## Task to complete
State how many lines of the entries contain the word "from". Reply with the number only.

[Data excerpts]
--------

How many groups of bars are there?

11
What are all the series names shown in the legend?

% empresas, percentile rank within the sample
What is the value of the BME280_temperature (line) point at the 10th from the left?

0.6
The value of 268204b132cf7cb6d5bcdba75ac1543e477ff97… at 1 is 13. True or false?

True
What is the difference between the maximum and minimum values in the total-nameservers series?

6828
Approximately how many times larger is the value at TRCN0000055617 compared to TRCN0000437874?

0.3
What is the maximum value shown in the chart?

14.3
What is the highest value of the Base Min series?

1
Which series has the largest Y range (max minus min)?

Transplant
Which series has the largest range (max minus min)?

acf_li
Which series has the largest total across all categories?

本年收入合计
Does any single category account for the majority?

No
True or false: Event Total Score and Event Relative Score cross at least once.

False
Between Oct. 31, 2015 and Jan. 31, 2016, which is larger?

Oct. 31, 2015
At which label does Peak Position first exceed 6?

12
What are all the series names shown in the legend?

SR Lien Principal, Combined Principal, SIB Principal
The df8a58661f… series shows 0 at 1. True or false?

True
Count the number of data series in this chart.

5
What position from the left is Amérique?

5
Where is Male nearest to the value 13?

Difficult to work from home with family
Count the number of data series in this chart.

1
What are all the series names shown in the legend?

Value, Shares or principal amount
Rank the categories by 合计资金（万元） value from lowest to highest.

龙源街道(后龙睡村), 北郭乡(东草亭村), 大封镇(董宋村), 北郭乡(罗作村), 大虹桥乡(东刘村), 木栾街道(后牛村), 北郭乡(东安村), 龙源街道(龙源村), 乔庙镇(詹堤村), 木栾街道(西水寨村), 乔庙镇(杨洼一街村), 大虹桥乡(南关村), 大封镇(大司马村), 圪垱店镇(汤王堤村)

--------

## Answer box
4